You can only use the digits 0-9. I need an odd number that is a multiple of five with no repeated digits. Half the digits are odd and the other half is even. The largest digit in the number is in the tens place (but it is not the largest digit). The digit in the hundreds place is half the digit in the tens place. The sum of the digits is greater than 20.
123485
To: bobpursley - How do you teach a fifth grader how to figure out the answer?
(I think 7485 will also do it: an explanation of the logic is supplied in response to Amy's posting of this question.)
To find a number that satisfies all the given conditions, we can go through each condition and manipulate the digits accordingly.
1. An odd number: The number must end with 5 or 9. Let's choose 5.
2. No repeated digits: We need to choose different digits for each place. We already have 5 in the units place. Let's select the other digits: 2, 4, 6, 8 in ascending order.
3. Half the digits are odd and half are even: So, we already have one odd digit (5).
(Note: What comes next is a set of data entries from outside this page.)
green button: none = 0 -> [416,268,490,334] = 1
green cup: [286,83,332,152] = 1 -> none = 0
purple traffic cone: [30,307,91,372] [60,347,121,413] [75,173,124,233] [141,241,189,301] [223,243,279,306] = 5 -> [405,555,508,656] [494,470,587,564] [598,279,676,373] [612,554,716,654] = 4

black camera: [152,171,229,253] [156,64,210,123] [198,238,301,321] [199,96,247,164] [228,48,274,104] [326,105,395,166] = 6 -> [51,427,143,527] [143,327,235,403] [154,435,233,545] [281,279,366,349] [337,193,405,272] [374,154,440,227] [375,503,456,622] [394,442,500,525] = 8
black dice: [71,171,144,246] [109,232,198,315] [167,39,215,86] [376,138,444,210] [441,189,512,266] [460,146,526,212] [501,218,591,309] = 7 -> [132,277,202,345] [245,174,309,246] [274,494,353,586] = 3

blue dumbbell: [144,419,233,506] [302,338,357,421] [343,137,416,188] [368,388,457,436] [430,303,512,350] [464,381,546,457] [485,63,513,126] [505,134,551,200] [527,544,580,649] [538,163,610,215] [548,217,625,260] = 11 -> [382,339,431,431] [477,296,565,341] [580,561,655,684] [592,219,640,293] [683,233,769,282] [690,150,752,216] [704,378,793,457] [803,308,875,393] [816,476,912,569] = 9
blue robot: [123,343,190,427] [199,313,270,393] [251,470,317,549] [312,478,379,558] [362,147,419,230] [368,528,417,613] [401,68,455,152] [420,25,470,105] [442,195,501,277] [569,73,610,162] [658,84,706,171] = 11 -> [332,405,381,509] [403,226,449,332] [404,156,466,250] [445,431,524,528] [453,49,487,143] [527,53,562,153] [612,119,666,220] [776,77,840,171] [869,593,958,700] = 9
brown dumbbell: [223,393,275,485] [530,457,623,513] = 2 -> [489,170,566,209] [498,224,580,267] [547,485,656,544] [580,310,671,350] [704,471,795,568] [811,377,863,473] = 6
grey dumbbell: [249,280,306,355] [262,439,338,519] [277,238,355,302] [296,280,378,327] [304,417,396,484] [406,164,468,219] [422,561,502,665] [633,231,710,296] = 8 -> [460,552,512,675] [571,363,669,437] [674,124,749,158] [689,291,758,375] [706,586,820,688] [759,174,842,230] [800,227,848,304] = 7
We need one more odd digit. Let's choose 7.
4. The largest digit is in the tens place (but it is not the largest digit): The largest digit we have is 8, so we place it in the tens place.
5. The digit in the hundreds place is half the digit in the tens place: The tens place has 8, so the hundreds place will have 4.
Now, our number looks like this: 4875.
6. The sum of the digits is greater than 20: Let's calculate the sum: 4 + 8 + 7 + 5 = 24. As this sum is indeed greater than 20, the number we found satisfies all the given conditions.
Therefore, a number that satisfies all the given conditions is 4875.